Text extracted from each page:
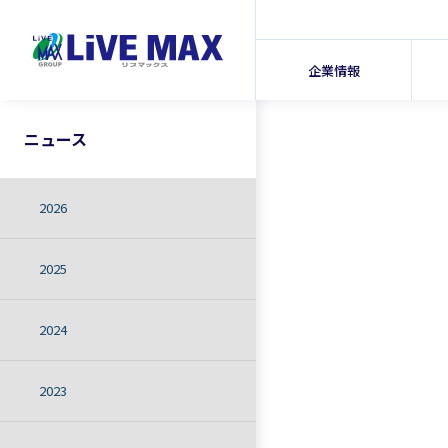
企業情報
ニュース
2026
2025
2024
2023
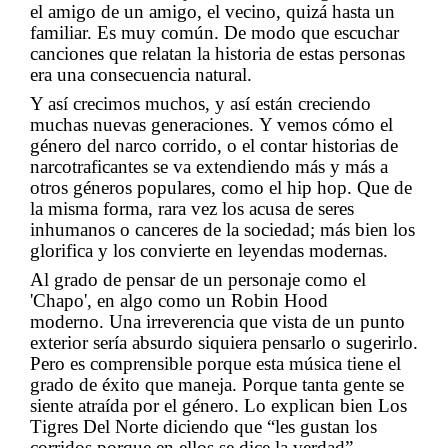
el amigo de un amigo, el vecino, quizá hasta un
familiar.
Es muy común.
De modo que escuchar
canciones que relatan la historia de estas personas
era una consecuencia natural.
Y así crecimos muchos, y así están creciendo
muchas nuevas generaciones.
Y vemos có
mo el
género del narco corrido, o el contar historias de
narcotraficantes se va extendiendo más y más
a
otros géneros populares, como el hip hop.
Que de
la misma forma, rara vez los acusa de
seres
inhumanos o canceres de la sociedad; más bien los
glorifica y los convierte en leyendas
modernas.
Al grado de pensar de un personaje como el
'Chapo', en algo como un
Robin
Hood
moderno.
Una irreverencia que vista de un punto
exterior sería absurdo siquiera pensarlo o
sugerirlo.
Pero es comprensible porque esta música tiene el
grado de éxito que maneja.
Porque tanta
gente se
siente atraída por el género.
Lo explican bien L
os
T
igres D
el N
orte diciendo que “les
gustan los
corridos porque en ellos se dice la verdad”.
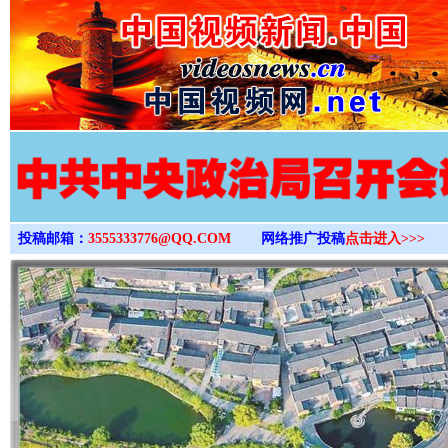
>
投稿邮箱：
3555333776@QQ.COM
网络推广投稿
点击进入>>>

What you will do =
Can you extract every line of text from all of the items above, reproducing each line unchanged and leaving the pictures out of your answer?

Result of this exercise =
企業情報
ニュース
2026
2025
2024
2023
el amigo de un amigo, el vecino, quizá hasta un
familiar.
Es muy común.
De modo que escuchar
canciones que relatan la historia de estas personas
era una consecuencia natural.
Y así crecimos muchos, y así están creciendo
muchas nuevas generaciones.
Y vemos có
mo el
género del narco corrido, o el contar historias de
narcotraficantes se va extendiendo más y más
a
otros géneros populares, como el hip hop.
Que de
la misma forma, rara vez los acusa de
seres
inhumanos o canceres de la sociedad; más bien los
glorifica y los convierte en leyendas
modernas.
Al grado de pensar de un personaje como el
'Chapo', en algo como un
Robin
Hood
moderno.
Una irreverencia que vista de un punto
exterior sería absurdo siquiera pensarlo o
sugerirlo.
Pero es comprensible porque esta música tiene el
grado de éxito que maneja.
Porque tanta
gente se
siente atraída por el género.
Lo explican bien L
os
T
igres D
el N
orte diciendo que “les
gustan los
corridos porque en ellos se dice la verdad”.
>
投稿邮箱：
3555333776@QQ.COM
网络推广投稿
点击进入>>>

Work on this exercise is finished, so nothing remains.